By SCM Correspondent l June 1, 2026
JERUSALEM — Iran’s Islamic Revolutionary Guard Corps (IRGC) issued an unprecedented direct threat to Israel on Monday, declaring a vast swath of northern Israel a “closed military zone” and warning of immediate strikes by Iranian armed forces if Israeli military operations target Beirut.
The sweeping declaration marks a highly unusual and dangerous escalation in rhetoric, with Tehran directly ordering Israeli citizens to evacuate major population centers—including the port city of Haifa, the Upper and Lower Galilee, and the Golan Heights—rather than relying on its local proxy network to deliver the message.
”We announce to the settlers in northern occupied Palestine that the area specified… has become a closed military zone as of this moment,” the IRGC statement read.
“If your criminal leaders target the southern suburb of Beirut or the city of Beirut, this area will be a target for attacks by the Iranian armed forces.”
The statement, which was paired with a map delineating the targeted zones, also explicitly called on Palestinians to prepare to “reclaim your land,” framing the forced displacement of Israelis as a “prelude to your return.”
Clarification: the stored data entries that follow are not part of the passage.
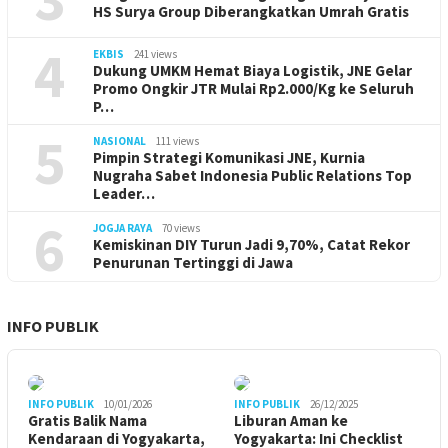
HS Surya Group Diberangkatkan Umrah Gratis
4
EKBIS
241 views
Dukung UMKM Hemat Biaya Logistik, JNE Gelar
Promo Ongkir JTR Mulai Rp2.000/Kg ke Seluruh
P…
5
NASIONAL
111 views
Pimpin Strategi Komunikasi JNE, Kurnia
Nugraha Sabet Indonesia Public Relations Top
Leader…
6
JOGJA RAYA
70 views
Kemiskinan DIY Turun Jadi 9,70%, Catat Rekor
Penurunan Tertinggi di Jawa
INFO PUBLIK
INFO PUBLIK
10/01/2026
INFO PUBLIK
26/12/2025
Gratis Balik Nama
Liburan Aman ke
Kendaraan di Yogyakarta,
Yogyakarta: Ini Checklist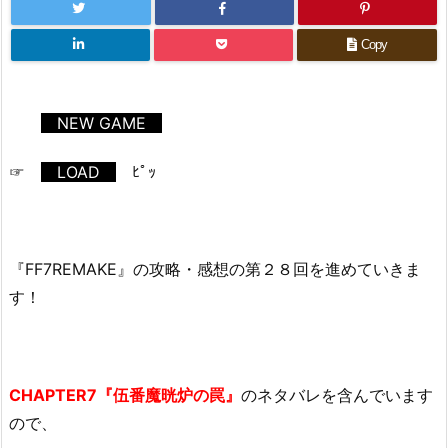
Copy
NEW GAME
☞
LOAD
ﾋﾟｯ
『FF7REMAKE』の攻略・感想の第２８回を進めていきま
す！
CHAPTER7『伍番魔晄炉の罠』
のネタバレを含んでいます
ので、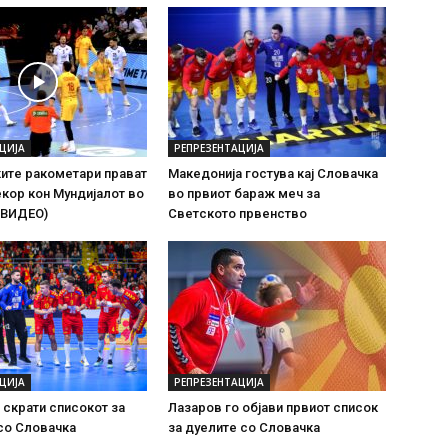
ЦИЈА
РЕПРЕЗЕНТАЦИЈА
ите ракометари прават
Македонија гостува кај Словачка
кор кон Мундијалот во
во првиот бараж меч за
(ВИДЕО)
Светското првенство
ЦИЈА
РЕПРЕЗЕНТАЦИЈА
 скрати списокот за
Лазаров го објави првиот список
со Словачка
за дуелите со Словачка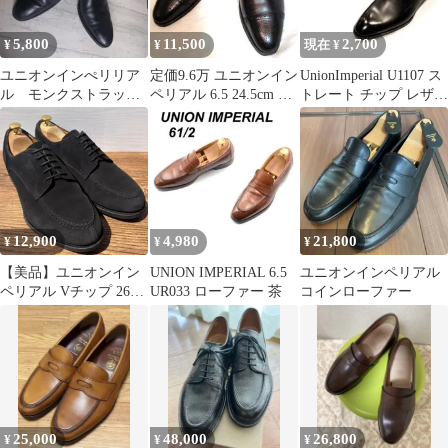
5,800
11,500
2,700
¥
¥
現在 ¥
ユニオンインぺリリア
定価9.6万 ユニオンイン
UnionImperial U1107 ス
ル モンクストラップ
ペリアル 6.5 24.5cm ビ
トレート チップ レザー
ビジネスシューズ
ジネス 革靴 黒
.
12,900
4,980
21,800
¥
¥
¥
【美品】ユニオンイン
UNION IMPERIAL 6.5
ユニオンインペリアル
ペリアル Vチップ 26cm
UR033 ローファー 茶
コインローファー
ブラック 外羽根 スエー
ド
25,000
48,000
26,800
¥
¥
¥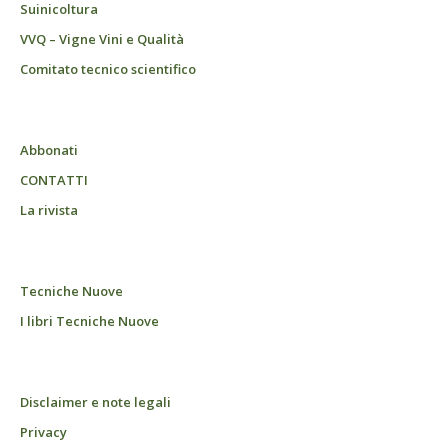
Suinicoltura
VVQ – Vigne Vini e Qualità
Comitato tecnico scientifico
Abbonati
CONTATTI
La rivista
Tecniche Nuove
I libri Tecniche Nuove
Disclaimer e note legali
Privacy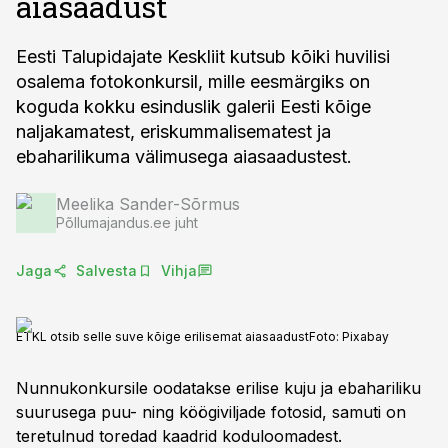
aiasaadust
Eesti Talupidajate Keskliit kutsub kõiki huvilisi
osalema fotokonkursil, mille eesmärgiks on
koguda kokku esinduslik galerii Eesti kõige
naljakamatest, eriskummalisematest ja
ebaharilikuma välimusega aiasaadustest.
Meelika Sander-Sõrmus
Põllumajandus.ee juht
Jaga
Salvesta
Vihja
ETKL otsib selle suve kõige erilisemat aiasaadust
Foto:
Pixabay
Nunnukonkursile oodatakse erilise kuju ja ebahariliku
suurusega puu- ning köögiviljade fotosid, samuti on
teretulnud toredad kaadrid koduloomadest.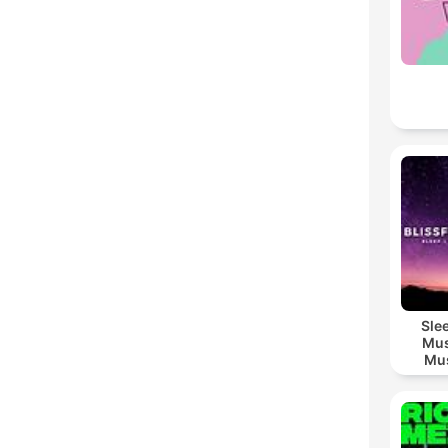
Sle
Mus
Mus
M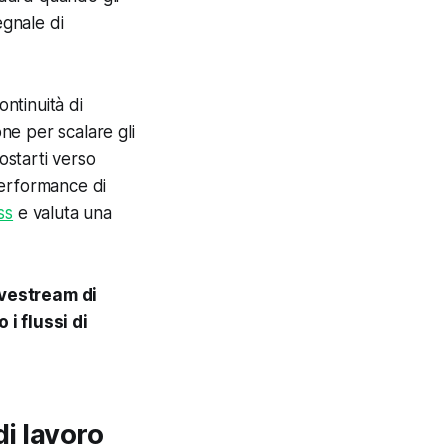
egnale di
ontinuità di
one per scalare gli
ostarti verso
performance di
ss
e valuta una
ivestream di
i flussi di
di lavoro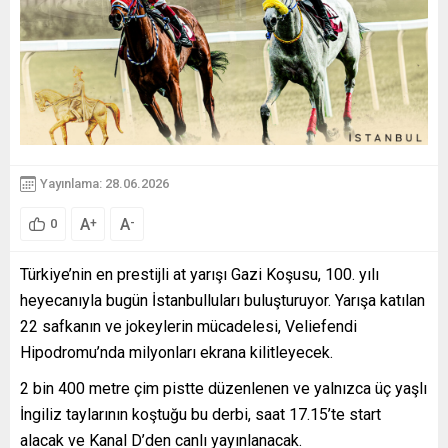
Yayınlama: 28.06.2026
A
A
+
-
0
Türkiye’nin en prestijli at yarışı Gazi Koşusu, 100. yılı
heyecanıyla bugün İstanbulluları buluşturuyor. Yarışa katılan
22 safkanın ve jokeylerin mücadelesi, Veliefendi
Hipodromu’nda milyonları ekrana kilitleyecek.
2 bin 400 metre çim pistte düzenlenen ve yalnızca üç yaşlı
İngiliz taylarının koştuğu bu derbi, saat 17.15’te start
alacak ve Kanal D’den canlı yayınlanacak.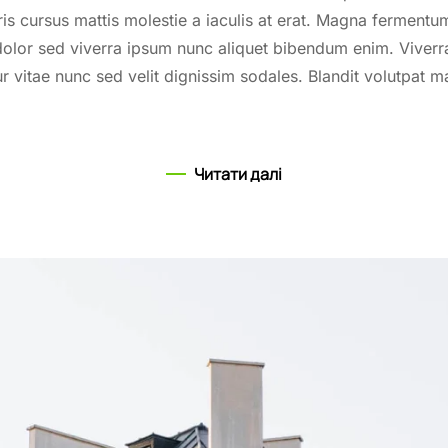
ris cursus mattis molestie a iaculis at erat. Magna fermentu
olor sed viverra ipsum nunc aliquet bibendum enim. Viverra 
r vitae nunc sed velit dignissim sodales. Blandit volutpat m
Читати далі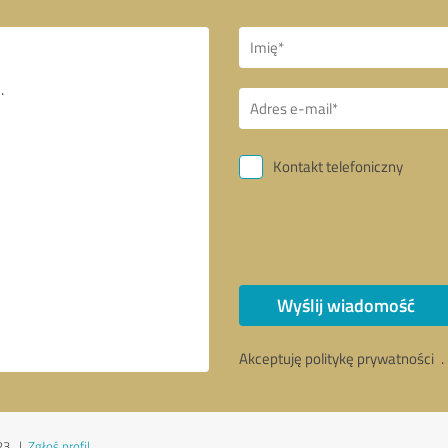
Kontakt telefoniczny
Wyślij wiadomość
Akceptuję politykę prywatności
.
23
|
Zgłoś profil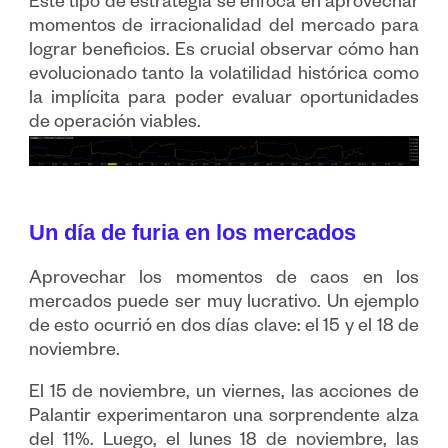
Este tipo de estrategia se enfoca en aprovechar
momentos de irracionalidad del mercado para
lograr beneficios. Es crucial observar cómo han
evolucionado tanto la volatilidad histórica como
la implícita para poder evaluar oportunidades
de operación viables.
Un día de furia en los mercados
Aprovechar los momentos de caos en los
mercados puede ser muy lucrativo. Un ejemplo
de esto ocurrió en dos días clave: el 15 y el 18 de
noviembre.
El 15 de noviembre, un viernes, las acciones de
Palantir experimentaron una sorprendente alza
del 11%. Luego, el lunes 18 de noviembre, las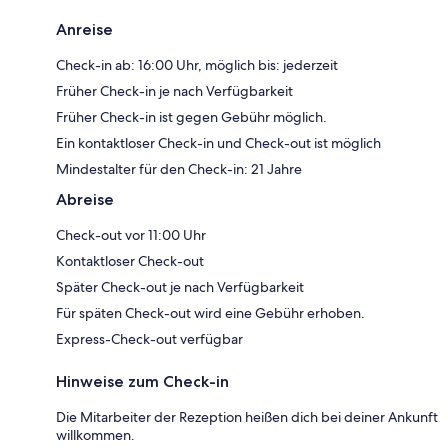
Anreise
Check-in ab: 16:00 Uhr, möglich bis: jederzeit
Früher Check-in je nach Verfügbarkeit
Früher Check-in ist gegen Gebühr möglich.
Ein kontaktloser Check-in und Check-out ist möglich
Mindestalter für den Check-in: 21 Jahre
Abreise
Check-out vor 11:00 Uhr
Kontaktloser Check-out
Später Check-out je nach Verfügbarkeit
Für späten Check-out wird eine Gebühr erhoben.
Express-Check-out verfügbar
Hinweise zum Check-in
Die Mitarbeiter der Rezeption heißen dich bei deiner Ankunft
willkommen.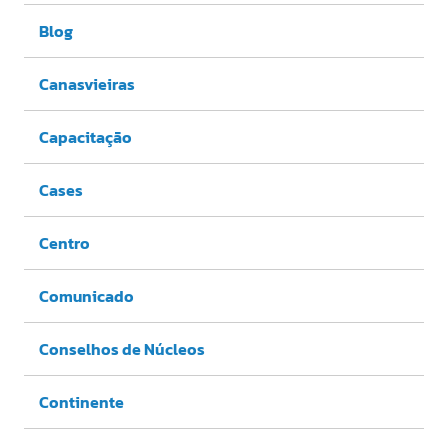
Blog
Canasvieiras
Capacitação
Cases
Centro
Comunicado
Conselhos de Núcleos
Continente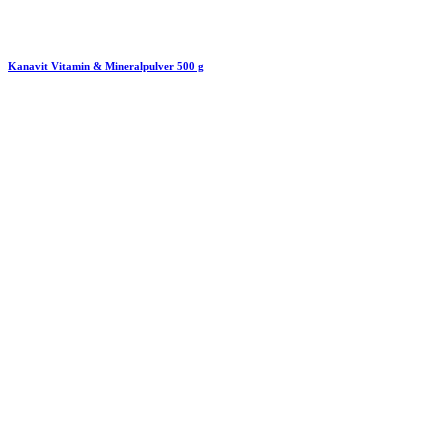
Kanavit Vitamin & Mineralpulver 500 g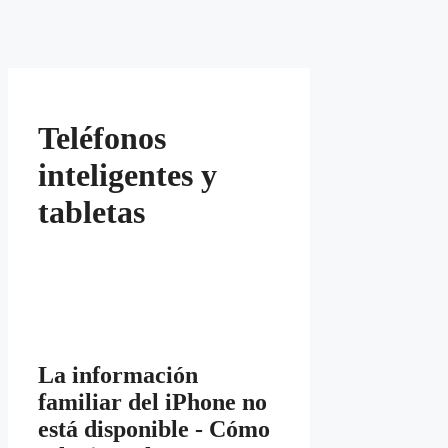
Teléfonos
inteligentes y
tabletas
La información
familiar del iPhone no
está disponible - Cómo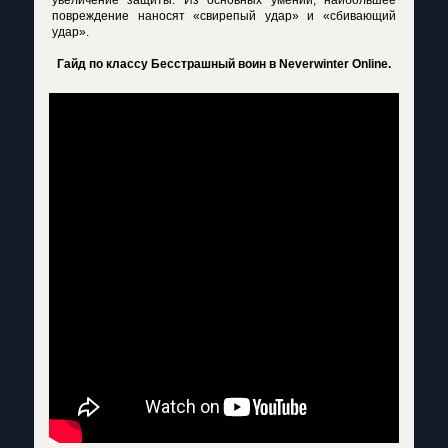
увеличение защиты. Из основных умений, наибольшее
повреждение наносят «свирепый удар» и «сбивающий
удар».
Гайд по классу Бесстрашный воин в Neverwinter Online.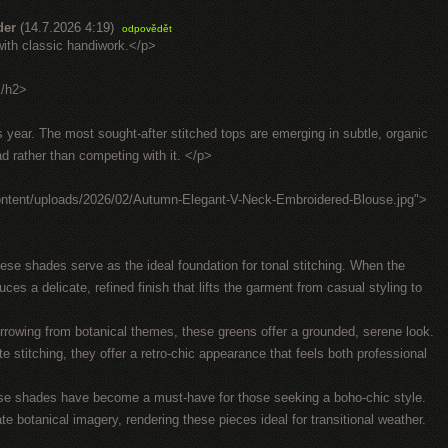
der
(14.7.2026 4:19)
odpovědět
th classic handiwork.</p>
</h2>
 year. The most sought-after stitched tops are emerging in subtle, organic
ead rather than competing with it. </p>
ontent/uploads/2026/02/Autumn-Elegant-V-Neck-Embroidered-Blouse.jpg">
 shades serve as the ideal foundation for tonal stitching. When the
ces a delicate, refined finish that lifts the garment from casual styling to
owing from botanical themes, these greens offer a grounded, serene look.
e stitching, they offer a retro-chic appearance that feels both professional
se shades have become a must-have for those seeking a boho-chic style.
e botanical imagery, rendering these pieces ideal for transitional weather.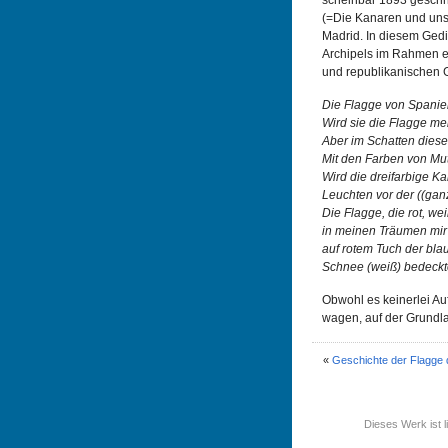
scheinbar 1893 geschri
(=Die Kanaren und uns
Madrid. In diesem Gedi
Archipels im Rahmen e
und republikanischen 
Die Flagge von Spanien
Wird sie die Flagge me
Aber im Schatten dies
Mit den Farben von Mu
Wird die dreifarbige K
Leuchten vor der ((gan
Die Flagge, die rot, we
in meinen Träumen mir 
auf rotem Tuch der blau
Schnee (weiß) bedeckt
Obwohl es keinerlei Au
wagen, auf der Grundl
«
Geschichte der Flagge d
Dieses Werk ist l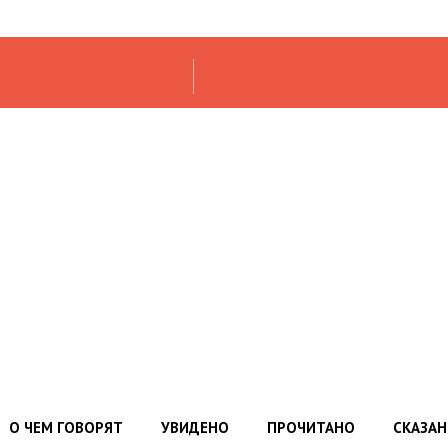
О ЧЕМ ГОВОРЯТ
УВИДЕНО
ПРОЧИТАНО
СКАЗА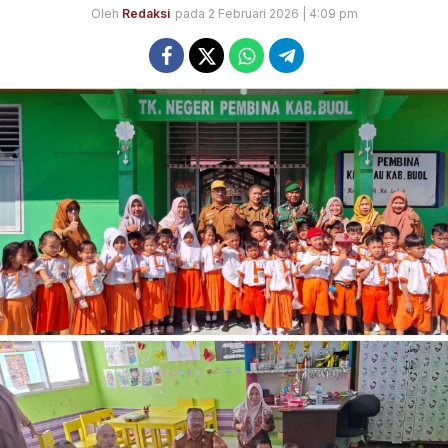
Oleh
Redaksi
pada 2 Februari 2026 | 4:09 pm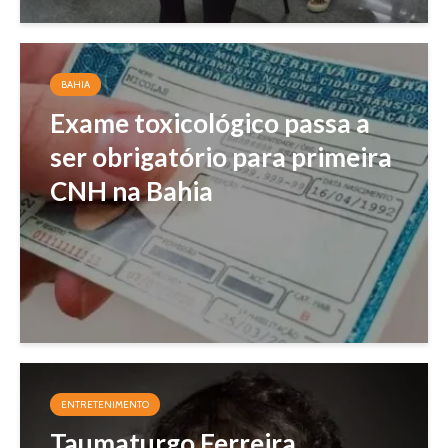
BAHIA
Exame toxicológico passa a
ser obrigatório para primeira
CNH na Bahia
ENTRETENIMENTO
Taumaturgo Ferreira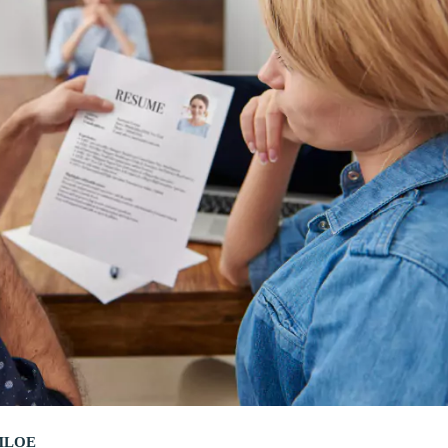
OMLOE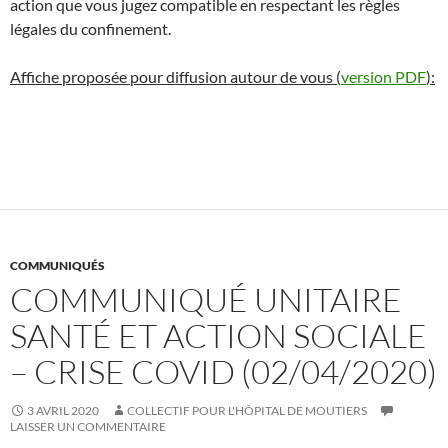
action que vous jugez compatible en respectant les règles
légales du confinement.
Affiche proposée pour diffusion autour de vous (
version PDF
):
COMMUNIQUÉS
COMMUNIQUÉ UNITAIRE
SANTÉ ET ACTION SOCIALE
– CRISE COVID (02/04/2020)
3 AVRIL 2020
COLLECTIF POUR L'HÔPITAL DE MOUTIERS
LAISSER UN COMMENTAIRE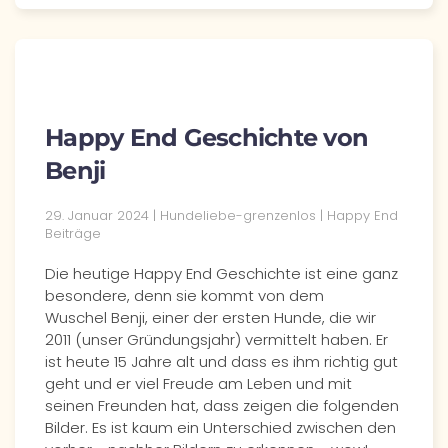
Happy End Geschichte von
Benji
29. Januar 2024 | Hundeliebe-grenzenlos | Happy End
Beiträge
Die heutige Happy End Geschichte ist eine ganz
besondere, denn sie kommt von dem
Wuschel Benji, einer der ersten Hunde, die wir
2011 (unser Gründungsjahr) vermittelt haben. Er
ist heute 15 Jahre alt und dass es ihm richtig gut
geht und er viel Freude am Leben und mit
seinen Freunden hat, dass zeigen die folgenden
Bilder. Es ist kaum ein Unterschied zwischen den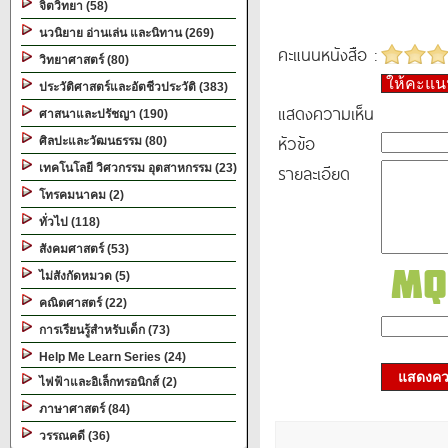
จิตวิทยา (58)
นวนิยาย อ่านเล่น และนิทาน (269)
คะแนนหนังสือ :
วิทยาศาสตร์ (80)
ให้คะแ
ประวัติศาสตร์และอัตชีวประวัติ (383)
แสดงความเห็น
ศาสนาและปรัชญา (190)
หัวข้อ
ศิลปะและวัฒนธรรม (80)
รายละเอียด
เทคโนโลยี วิศวกรรม อุตสาหกรรม (23)
โทรคมนาคม (2)
ทั่วไป (118)
สังคมศาสตร์ (53)
ไม่สังกัดหมวด (5)
คณิตศาสตร์ (22)
การเรียนรู้สำหรับเด็ก (73)
Help Me Learn Series (24)
แสดงควา
ไฟฟ้าและอิเล็กทรอนิกส์ (2)
ภาษาศาสตร์ (84)
วรรณคดี (36)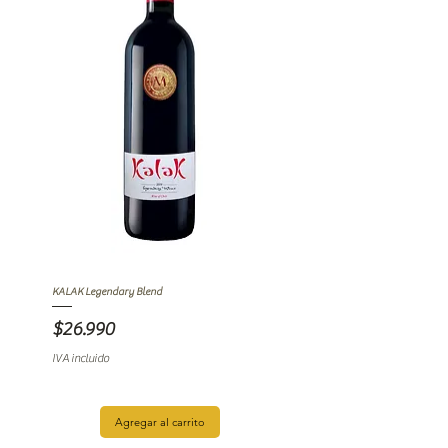
KALAK Legendary Blend
Precio
$26.990
IVA incluido
Agregar al carrito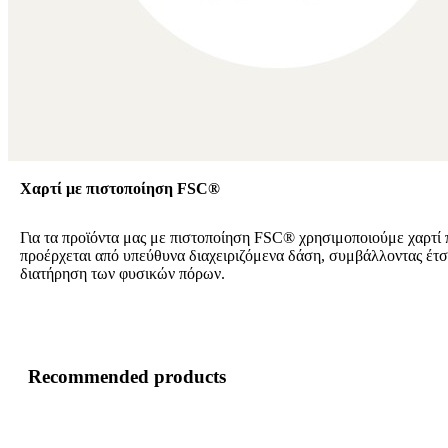
Χαρτί με πιστοποίηση FSC®
Για τα προϊόντα μας με πιστοποίηση FSC® χρησιμοποιούμε χαρτί 
προέρχεται από υπεύθυνα διαχειριζόμενα δάση, συμβάλλοντας έτσ
διατήρηση των φυσικών πόρων.
Recommended products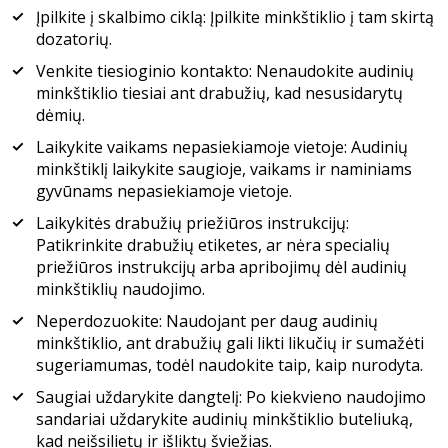
Įpilkite į skalbimo ciklą: Įpilkite minkštiklio į tam skirtą
dozatorių.
Venkite tiesioginio kontakto: Nenaudokite audinių
minkštiklio tiesiai ant drabužių, kad nesusidarytų
dėmių.
Laikykite vaikams nepasiekiamoje vietoje: Audinių
minkštiklį laikykite saugioje, vaikams ir naminiams
gyvūnams nepasiekiamoje vietoje.
Laikykitės drabužių priežiūros instrukcijų:
Patikrinkite drabužių etiketes, ar nėra specialių
priežiūros instrukcijų arba apribojimų dėl audinių
minkštiklių naudojimo.
Neperdozuokite: Naudojant per daug audinių
minkštiklio, ant drabužių gali likti likučių ir sumažėti
sugeriamumas, todėl naudokite taip, kaip nurodyta.
Saugiai uždarykite dangtelį: Po kiekvieno naudojimo
sandariai uždarykite audinių minkštiklio buteliuką,
kad neišsilietų ir išliktų šviežias.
The Israeli military did not immediately comment on the IRGC’s declaration, though security officials have previously maintained that any direct attack from Iranian soil would trigger a severe, asymmetric response.
A Shift from Proxy to Direct Confrontation
For decades, Iran’s military strategy against Israel has relied heavily on the “Axis of Resistance”—a network of regional militias, most notably Hezbollah in Lebanon.
By threatening to use “the Iranian armed forces” directly, Tehran is signaling a paradigm shift, moving away from strategic ambiguity and toward an explicit state-to-state conflict.
The specific mention of the “southern suburb of Beirut”—known as Dahiya—is significant. Dahiya is a dense urban area and a well-known stronghold of Hezbollah. By drawing a red line around Beirut and its suburbs, Tehran is attempting to establish a strict deterrence framework, explicitly tying the safety of Lebanon’s capital to the safety of northern Israel’s largest cities.
The IRGC’s warning comes amid months of intensifying cross-border violence. The region has been locked in a volatile cycle of strikes and counter-strikes since the outbreak of the Gaza war, which rapidly drew in Hezbollah and other Iranian-backed factions in Yemen and Iraq.
Northern Israel has already been largely hollowed out by months of rocket fire, with more than 60,000 Israeli residents displaced from border towns since late 2024.
However, the inclusion of Haifa—a major metropolitan and industrial hub with a population of nearly 300,000—broadens the scope of the threat significantly.
Direct military friction between Iran and Israel is no longer unprecedented. Following a suspected Israeli strike on an Iranian diplomatic compound in Damascus, Syria, and subsequent retaliatory cycles involving missile and drone barrages exchanged directly between Iranian and Israeli territories, the threshold for direct conflict has lowered dramatically.
Military analysts warn that the IRGC’s latest declaration significantly narrows the window for diplomatic mediation.
By publicly committing its own armed forces to a retaliatory strike over Beirut, Tehran has raised the political stakes for both sides, leaving little room for de-escalation if hostilities in Lebanon boil over.